July 15, 2020 at 4:16 am
Hi,
I having a table called TableA, the record in TableA already in order sequence as below:-
ID Name Age
1 Lee 32
2 Liu 33
3 Magi 31
...
..
and so on
When i run below
Insert into TableB (Name, Age)
Select Name, Age from TableA order by Id asc
Note, in TableB, there is [id] as auto increment column, so i never list on my insert query.
Issues:-
Could it be the reason, TableB having other real-time insertion /interruption?
July 15, 2020 at 10:35 am
In relational databases, relations (tables) are unordered sets.
It looks are though you just want to copy the id from TableA to TableB:
SET IDENTITY_INSERT TableB ON;
INSERT INTO TableB (ID, [Name], Age)
SELECT ID, [Name], Age
FROM TableA;
SET IDENTITY_INSERT TableB OFF;
ps I presume this is an example as one should always hold DOB and not Age.
July 15, 2020 at 5:24 pm
Also, a query from a SELECT is never in any order without an ORDER BY clause.
July 15, 2020 at 9:07 pm
>> I have a table called TableA, the record [sic] in TableA already in order sequence as below: <<
NO! Rows are nothing like a records. By definition, a table has no ordering. This is usually covered in the first two or three chapters of any book on SQL or RDBMS. You also failed to post any DDL in the picture that you did post is completely wrong.
1) there is no such thing as a generic identifier called "id" in RDBMS An identifier must identify something in particular and not a vague generic thing. Please read a book on basic logic and learn the law of identity (to be is to be something in particular; to be nothing in particular, or everything in general, is to be nothing at all).
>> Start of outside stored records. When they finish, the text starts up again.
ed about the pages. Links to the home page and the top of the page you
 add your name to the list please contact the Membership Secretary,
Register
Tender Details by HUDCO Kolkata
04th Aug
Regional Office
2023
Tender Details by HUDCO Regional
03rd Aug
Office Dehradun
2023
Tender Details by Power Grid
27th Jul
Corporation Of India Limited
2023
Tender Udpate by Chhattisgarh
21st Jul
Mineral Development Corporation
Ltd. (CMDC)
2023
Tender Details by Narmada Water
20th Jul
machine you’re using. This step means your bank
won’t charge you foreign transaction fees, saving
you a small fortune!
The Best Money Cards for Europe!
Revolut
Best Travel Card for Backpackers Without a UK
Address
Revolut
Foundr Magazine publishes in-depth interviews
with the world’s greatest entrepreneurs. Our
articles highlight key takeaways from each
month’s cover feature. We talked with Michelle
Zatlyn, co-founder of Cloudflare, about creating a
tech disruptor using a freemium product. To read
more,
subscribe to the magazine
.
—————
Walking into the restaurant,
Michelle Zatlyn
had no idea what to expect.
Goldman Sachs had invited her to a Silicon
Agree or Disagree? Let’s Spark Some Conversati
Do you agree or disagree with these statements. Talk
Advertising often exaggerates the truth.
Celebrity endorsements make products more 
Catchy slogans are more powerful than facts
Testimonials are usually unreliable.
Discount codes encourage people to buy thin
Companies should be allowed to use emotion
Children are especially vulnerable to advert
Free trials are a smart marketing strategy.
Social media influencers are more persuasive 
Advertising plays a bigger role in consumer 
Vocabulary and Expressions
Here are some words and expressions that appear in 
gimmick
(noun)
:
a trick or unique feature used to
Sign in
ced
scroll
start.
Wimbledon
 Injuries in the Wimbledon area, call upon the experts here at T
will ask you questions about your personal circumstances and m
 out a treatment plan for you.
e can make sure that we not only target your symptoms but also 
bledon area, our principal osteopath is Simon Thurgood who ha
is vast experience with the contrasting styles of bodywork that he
2) a table must have a key and it must be declared as such
3) likewise, the data element "name" is too generic to be valid. It must be the name of something in particular. When you finally get around to reading a basic book on data modeling, you will find things like this are called "attribute properties" in the ISO standards use an score to connect them to the name of the attribute to which they belong
4) never store the age of something. Think about it! It's constantly changing! We store a birthdate or starting date and compute the age as needed.
5) the goal of all databases, RDBMS included, is to reduce redundancy. As you seek to increase it by having the same facts repeated into different tables.
6) Identifiers use a nominal scale. Therefore, identifiers cannot be numerics because you do know computations on them.
CREATE TABLE Students
(student_id CHAR(3) NOT NULL PRIMARY KEY,
student_name VARCHAR(10) NOT NULL,
birth_date DATE NOT NULL);
INSERT INTO Students
VALUES
('001', 'Lee', '1988-01-12'),
('002', 'Liu', '1987-01-05'),
('003', 'Magi', '1989-01-10'),
>> Record is [sic] sometime in correct order, but sometime is not. <<
Again, there is no concept of ordering in RDBMS or SQL. Rows are located by keys, not by physical ordering. That was punchcard and magnetic tapes over 50 years ago
You're doing everything completely wrong.
Please post DDL and follow ANSI/ISO standards when asking for help.